▶ [About this task] Find the line with "144 130 6395" in the entries below, then reproduce it and every line after it down to and including the line with "80 219 7707", exactly.

▶ [Raw data]
*** Block opens ***
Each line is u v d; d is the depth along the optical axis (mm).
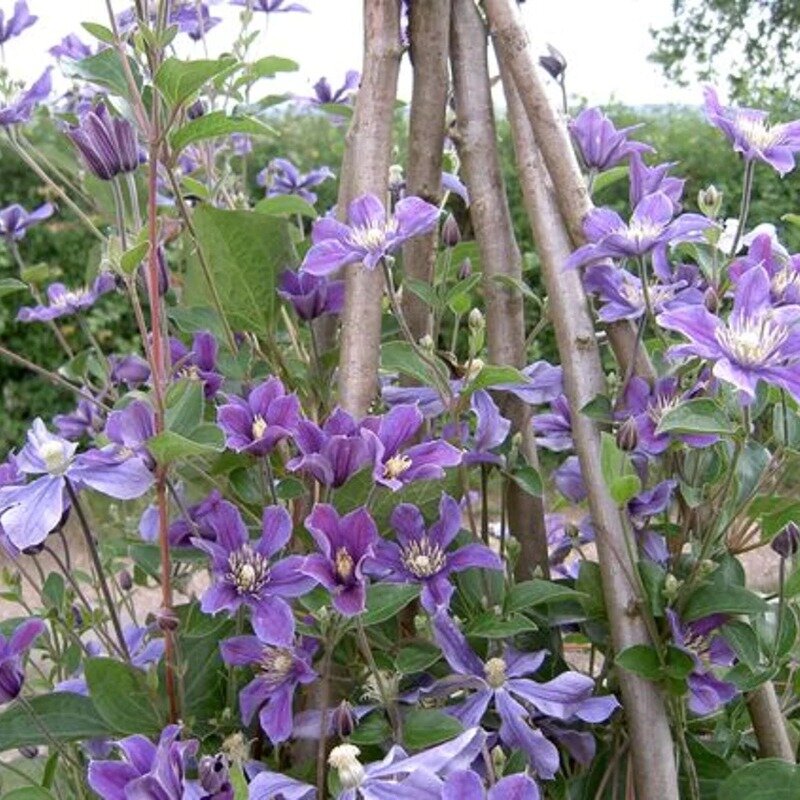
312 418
*** Block closes ***
*** Block opens ***
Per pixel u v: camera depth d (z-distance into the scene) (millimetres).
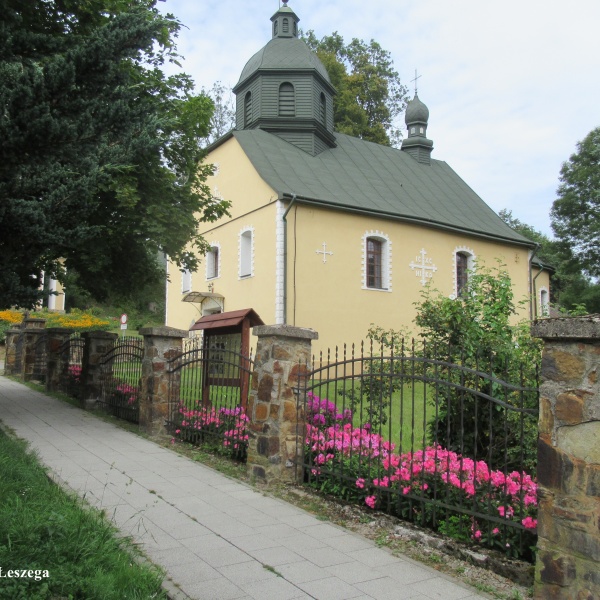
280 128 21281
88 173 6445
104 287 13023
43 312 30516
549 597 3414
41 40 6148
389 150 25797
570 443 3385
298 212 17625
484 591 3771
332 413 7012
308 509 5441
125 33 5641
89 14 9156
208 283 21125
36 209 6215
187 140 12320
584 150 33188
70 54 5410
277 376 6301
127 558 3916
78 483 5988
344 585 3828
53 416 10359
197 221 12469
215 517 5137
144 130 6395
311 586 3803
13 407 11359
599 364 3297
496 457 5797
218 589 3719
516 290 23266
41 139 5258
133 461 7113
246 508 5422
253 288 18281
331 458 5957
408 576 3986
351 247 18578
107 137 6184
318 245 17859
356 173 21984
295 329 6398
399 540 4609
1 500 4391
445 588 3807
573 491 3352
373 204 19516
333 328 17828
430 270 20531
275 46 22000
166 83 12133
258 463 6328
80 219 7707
*** Block closes ***
▶ [Exercise solution]
144 130 6395
311 586 3803
13 407 11359
599 364 3297
496 457 5797
218 589 3719
516 290 23266
41 139 5258
133 461 7113
246 508 5422
253 288 18281
331 458 5957
408 576 3986
351 247 18578
107 137 6184
318 245 17859
356 173 21984
295 329 6398
399 540 4609
1 500 4391
445 588 3807
573 491 3352
373 204 19516
333 328 17828
430 270 20531
275 46 22000
166 83 12133
258 463 6328
80 219 7707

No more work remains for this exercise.